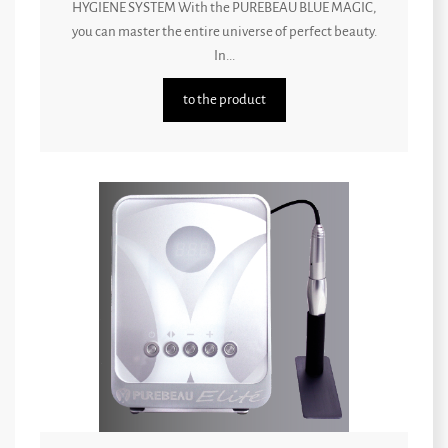
HYGIENE SYSTEM With the PUREBEAU BLUE MAGIC,
you can master the entire universe of perfect beauty.
In...
to the product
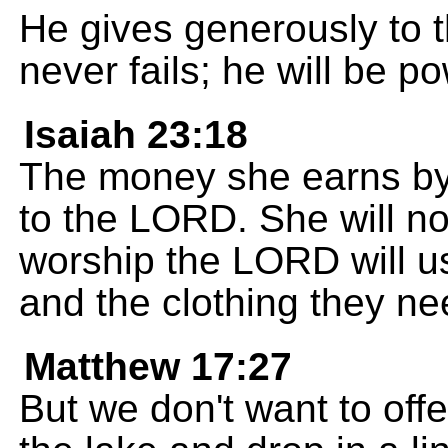
He gives generously to 
never fails; he will be p
Isaiah 23:18
The money she earns by
to the LORD. She will no
worship the LORD will u
and the clothing they ne
Matthew 17:27
But we don't want to off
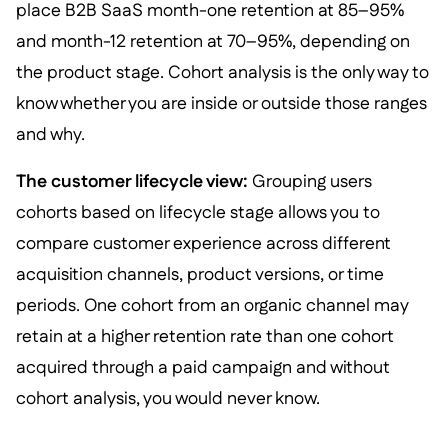
place B2B SaaS month-one retention at 85–95%
and month-12 retention at 70–95%, depending on
the product stage. Cohort analysis is the only way to
know whether you are inside or outside those ranges
and why.
The customer lifecycle view:
Grouping users
cohorts based on lifecycle stage allows you to
compare customer experience across different
acquisition channels, product versions, or time
periods. One cohort from an organic channel may
retain at a higher retention rate than one cohort
acquired through a paid campaign and without
cohort analysis, you would never know.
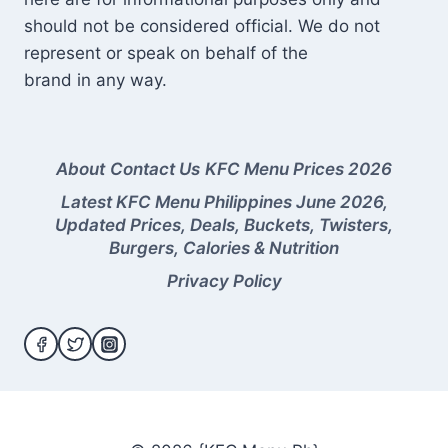
should not be considered official. We do not
represent or speak on behalf of the
brand in any way.
About
Contact Us
KFC Menu Prices 2026
Latest KFC Menu Philippines June 2026,
Updated Prices, Deals, Buckets, Twisters,
Burgers, Calories & Nutrition
Privacy Policy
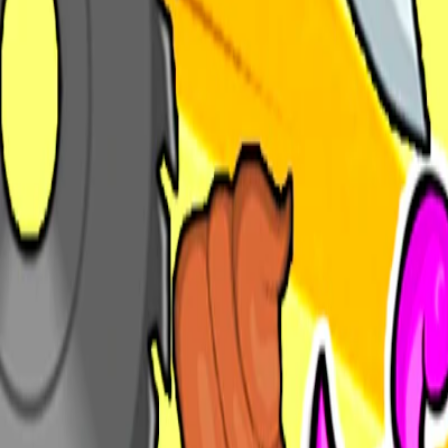
Home
I'm-Not-a-Robot-Level-Guide
Home
Recent Games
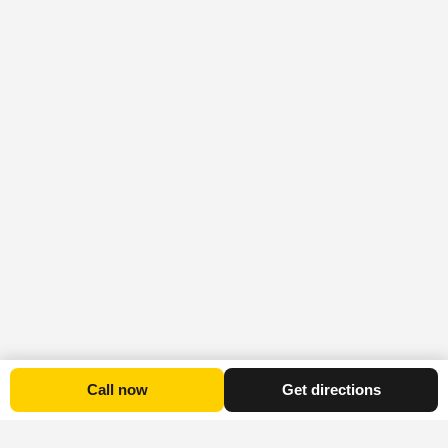
Call now
Get directions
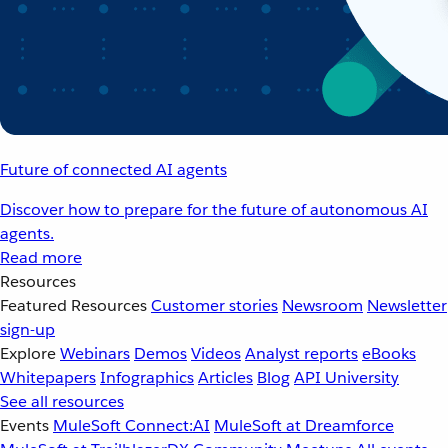
Future of connected AI agents
Discover how to prepare for the future of autonomous AI
agents.
Read more
Resources
Featured Resources
Customer stories
Newsroom
Newsletter
sign-up
Explore
Webinars
Demos
Videos
Analyst reports
eBooks
Whitepapers
Infographics
Articles
Blog
API University
See all resources
Events
MuleSoft Connect:AI
MuleSoft at Dreamforce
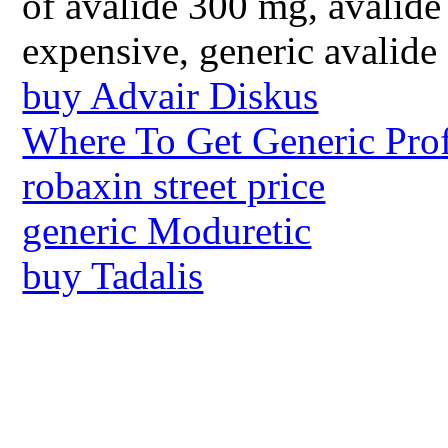
of avalide 300 mg, avalide
expensive, generic avalide
buy Advair Diskus
Where To Get Generic Prof
robaxin street price
generic Moduretic
buy Tadalis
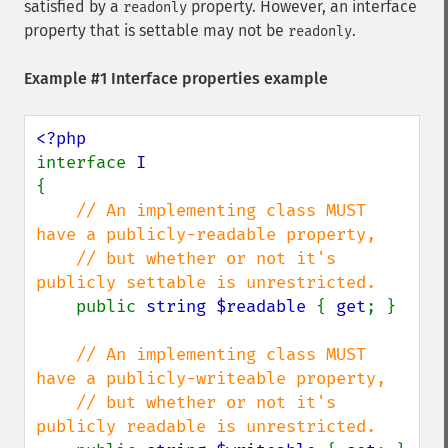
satisfied by a
property. However, an interface
readonly
property that is settable may not be
.
readonly
Example #1 Interface properties example
interface 
{

// An implementing class MUST 
have a publicly-readable property,

    // but whether or not it's 
publicly settable is unrestricted.

public 
string $readable 
{ 
get
; }

// An implementing class MUST 
have a publicly-writeable property,

    // but whether or not it's 
publicly readable is unrestricted.
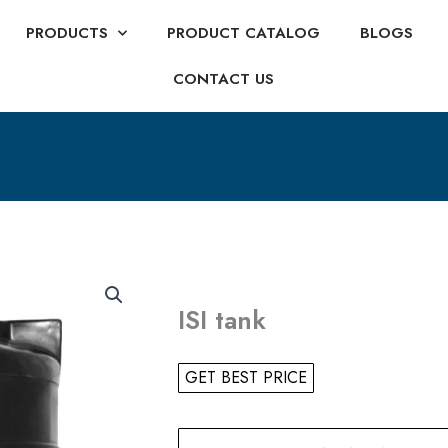
PRODUCTS
PRODUCT CATALOG
BLOGS
CONTACT US
ISI tank
GET BEST PRICE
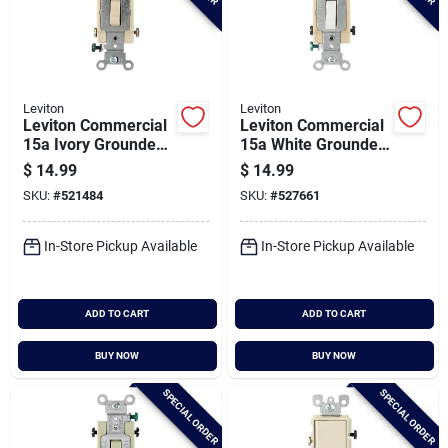
Leviton
Leviton
Leviton Commercial
Leviton Commercial
15a Ivory Grounded
15a White Grounded
Quiet 4-way Switch
Quiet 4-way Switch
$
14.99
$
14.99
SKU:
#
521484
SKU:
#
527661
In-Store Pickup Available
In-Store Pickup Available
ADD TO CART
ADD TO CART
BUY NOW
BUY NOW
SPECIAL ORDER
SPECIAL ORDER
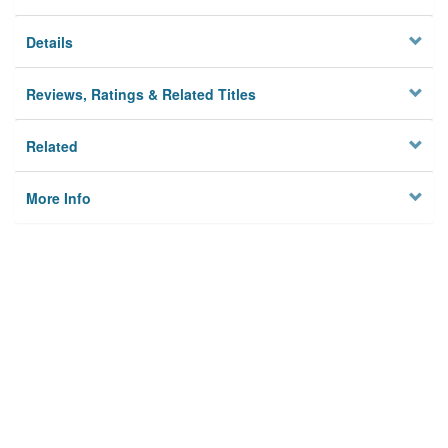
Details
Reviews, Ratings & Related Titles
Related
More Info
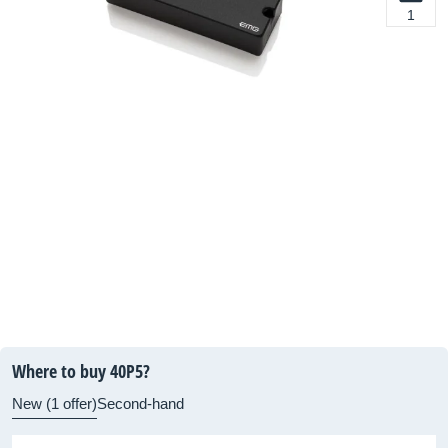
1
Where to buy 40P5?
New (1 offer)
Second-hand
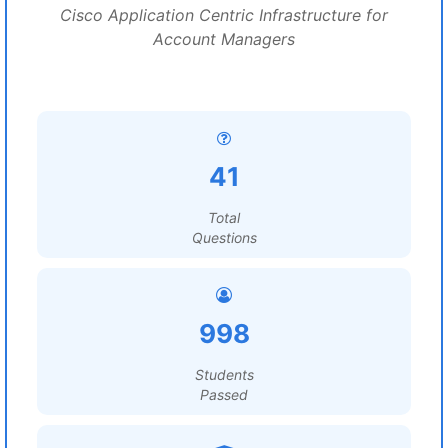
Cisco Application Centric Infrastructure for
Account Managers
41
Total
Questions
998
Students
Passed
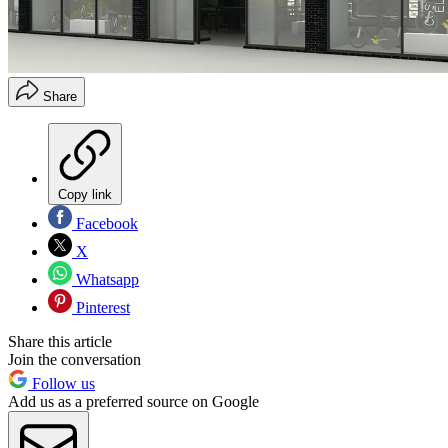
Share
Copy link
Facebook
X
Whatsapp
Pinterest
Share this article
Join the conversation
Follow us
Add us as a preferred source on Google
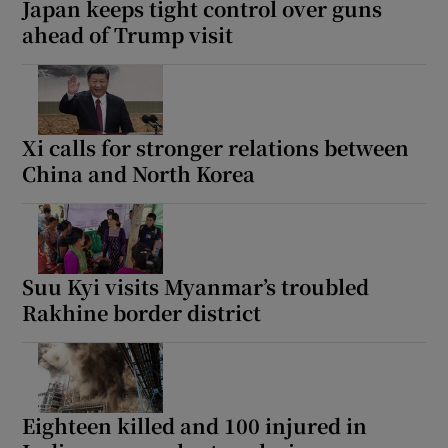
Japan keeps tight control over guns
ahead of Trump visit
 window
Xi calls for stronger relations between
Show Sponsored sub sections
China and North Korea
Suu Kyi visits Myanmar’s troubled
Rakhine border district
Eighteen killed and 100 injured in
---+---
== THE TASK ==
Report how many of the lines above contain the word "unrestricted". Give only the number.

== FINISHED EXERCISE ==
2